*** Opening of Material for this task ***

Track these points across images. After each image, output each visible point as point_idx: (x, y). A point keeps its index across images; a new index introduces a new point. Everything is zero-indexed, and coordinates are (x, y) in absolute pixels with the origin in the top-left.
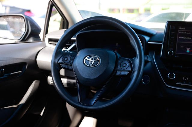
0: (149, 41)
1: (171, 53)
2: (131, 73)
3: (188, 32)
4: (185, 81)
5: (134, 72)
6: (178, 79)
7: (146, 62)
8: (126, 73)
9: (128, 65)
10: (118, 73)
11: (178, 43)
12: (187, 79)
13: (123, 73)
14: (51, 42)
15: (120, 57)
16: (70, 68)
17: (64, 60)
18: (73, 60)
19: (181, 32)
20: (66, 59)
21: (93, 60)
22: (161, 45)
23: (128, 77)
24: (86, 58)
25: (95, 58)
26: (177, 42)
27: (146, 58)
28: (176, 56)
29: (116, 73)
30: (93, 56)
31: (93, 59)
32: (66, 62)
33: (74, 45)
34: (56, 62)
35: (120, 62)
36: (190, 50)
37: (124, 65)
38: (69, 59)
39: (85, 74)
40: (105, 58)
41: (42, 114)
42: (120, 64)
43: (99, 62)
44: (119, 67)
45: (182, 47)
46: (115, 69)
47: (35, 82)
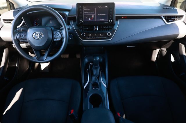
0: (68, 15)
1: (81, 22)
2: (62, 38)
3: (88, 9)
4: (90, 36)
5: (64, 38)
6: (87, 36)
7: (69, 29)
8: (59, 39)
9: (59, 34)
10: (55, 40)
11: (84, 15)
13: (57, 40)
15: (54, 30)
16: (26, 41)
18: (26, 35)
19: (85, 9)
20: (21, 36)
21: (39, 35)
22: (75, 17)
23: (61, 42)
24: (34, 34)
25: (40, 34)
27: (68, 27)
30: (38, 33)
31: (38, 34)
32: (22, 38)
33: (23, 22)
34: (15, 38)
35: (54, 33)
36: (91, 19)
37: (58, 35)
38: (23, 36)
39: (36, 44)
40: (46, 33)
41: (17, 66)
42: (55, 34)
43: (43, 36)
44: (55, 36)
45: (87, 17)
46: (53, 38)
47: (5, 50)
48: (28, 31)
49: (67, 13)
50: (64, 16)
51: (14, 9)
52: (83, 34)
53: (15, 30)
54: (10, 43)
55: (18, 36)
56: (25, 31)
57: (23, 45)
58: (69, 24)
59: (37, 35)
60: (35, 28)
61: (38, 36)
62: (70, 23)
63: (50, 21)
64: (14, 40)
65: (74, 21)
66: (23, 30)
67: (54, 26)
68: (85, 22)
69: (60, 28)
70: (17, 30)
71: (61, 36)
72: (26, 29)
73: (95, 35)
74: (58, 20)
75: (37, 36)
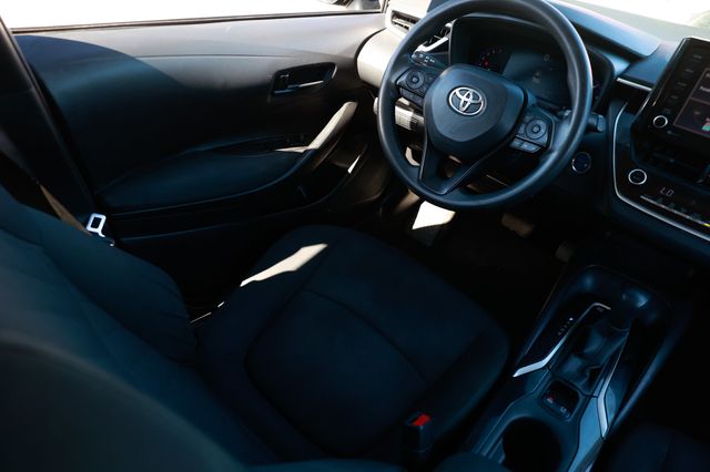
0: (622, 76)
1: (661, 121)
2: (544, 150)
4: (663, 196)
5: (551, 151)
6: (650, 189)
7: (590, 129)
8: (533, 148)
9: (543, 131)
10: (516, 143)
11: (691, 101)
12: (670, 193)
13: (525, 146)
14: (397, 20)
15: (533, 105)
16: (420, 102)
17: (410, 80)
18: (429, 84)
20: (414, 80)
21: (470, 100)
22: (648, 92)
23: (535, 159)
24: (457, 91)
25: (476, 97)
26: (690, 98)
27: (593, 121)
28: (669, 132)
29: (513, 140)
31: (471, 97)
32: (413, 86)
33: (444, 39)
34: (393, 81)
35: (528, 118)
37: (536, 129)
38: (421, 82)
39: (444, 127)
40: (496, 104)
41: (350, 170)
42: (527, 124)
43: (482, 108)
44: (522, 130)
45: (697, 113)
46: (513, 133)
47: (346, 105)
48: (444, 74)
49: (619, 65)
50: (601, 69)
52: (639, 177)
53: (404, 57)
54: (370, 90)
55: (403, 79)
56: (433, 76)
57: (404, 116)
58: (600, 108)
59: (465, 98)
60: (468, 72)
61: (466, 102)
62: (611, 109)
63: (538, 74)
64: (388, 84)
65: (631, 110)
66: (429, 64)
67: (546, 97)
68: (675, 130)
69: (559, 113)
70: (413, 56)
71: (545, 139)
72: (443, 65)
73: (694, 203)
74: (570, 76)
75: (462, 102)
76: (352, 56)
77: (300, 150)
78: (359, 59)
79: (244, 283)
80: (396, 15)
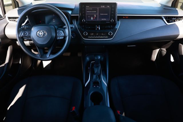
0: (71, 14)
1: (84, 21)
2: (65, 37)
3: (91, 8)
5: (67, 37)
6: (89, 35)
7: (71, 28)
8: (62, 38)
9: (62, 33)
10: (58, 38)
11: (87, 15)
12: (93, 34)
13: (61, 38)
14: (10, 19)
15: (57, 28)
16: (30, 38)
18: (30, 33)
19: (88, 8)
20: (25, 34)
22: (78, 16)
23: (64, 40)
24: (38, 32)
25: (43, 32)
27: (71, 26)
29: (57, 38)
31: (42, 32)
32: (26, 35)
36: (93, 18)
37: (61, 33)
38: (28, 34)
39: (40, 42)
40: (49, 32)
41: (20, 63)
42: (58, 33)
43: (46, 34)
44: (58, 35)
45: (89, 17)
46: (56, 36)
47: (9, 47)
48: (33, 29)
49: (70, 12)
50: (67, 14)
51: (18, 7)
52: (85, 33)
53: (20, 28)
54: (14, 41)
55: (22, 34)
56: (29, 29)
57: (27, 43)
58: (71, 23)
59: (41, 33)
60: (39, 27)
61: (42, 34)
62: (73, 22)
63: (54, 20)
64: (19, 38)
65: (77, 21)
66: (27, 28)
67: (58, 24)
68: (87, 21)
69: (63, 27)
70: (22, 27)
71: (64, 34)
72: (31, 27)
73: (97, 34)
74: (62, 19)
75: (41, 35)
76: (3, 34)
77: (3, 65)
78: (6, 34)
79: (8, 109)
80: (9, 18)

*** Close of Material for this task ***

Work order - In the listing above, find the line with "66: (23, 30)" and the line with "79: (244, 283)". Set down both and every line between them, minus the pictures.

Solution to this problem -
66: (23, 30)
67: (54, 26)
68: (85, 22)
69: (60, 28)
70: (17, 30)
71: (61, 36)
72: (26, 29)
73: (95, 35)
74: (58, 20)
75: (37, 36)
0: (622, 76)
1: (661, 121)
2: (544, 150)
4: (663, 196)
5: (551, 151)
6: (650, 189)
7: (590, 129)
8: (533, 148)
9: (543, 131)
10: (516, 143)
11: (691, 101)
12: (670, 193)
13: (525, 146)
14: (397, 20)
15: (533, 105)
16: (420, 102)
17: (410, 80)
18: (429, 84)
20: (414, 80)
21: (470, 100)
22: (648, 92)
23: (535, 159)
24: (457, 91)
25: (476, 97)
26: (690, 98)
27: (593, 121)
28: (669, 132)
29: (513, 140)
31: (471, 97)
32: (413, 86)
33: (444, 39)
34: (393, 81)
35: (528, 118)
37: (536, 129)
38: (421, 82)
39: (444, 127)
40: (496, 104)
41: (350, 170)
42: (527, 124)
43: (482, 108)
44: (522, 130)
45: (697, 113)
46: (513, 133)
47: (346, 105)
48: (444, 74)
49: (619, 65)
50: (601, 69)
52: (639, 177)
53: (404, 57)
54: (370, 90)
55: (403, 79)
56: (433, 76)
57: (404, 116)
58: (600, 108)
59: (465, 98)
60: (468, 72)
61: (466, 102)
62: (611, 109)
63: (538, 74)
64: (388, 84)
65: (631, 110)
66: (429, 64)
67: (546, 97)
68: (675, 130)
69: (559, 113)
70: (413, 56)
71: (545, 139)
72: (443, 65)
73: (694, 203)
74: (570, 76)
75: (462, 102)
76: (352, 56)
77: (300, 150)
78: (359, 59)
79: (244, 283)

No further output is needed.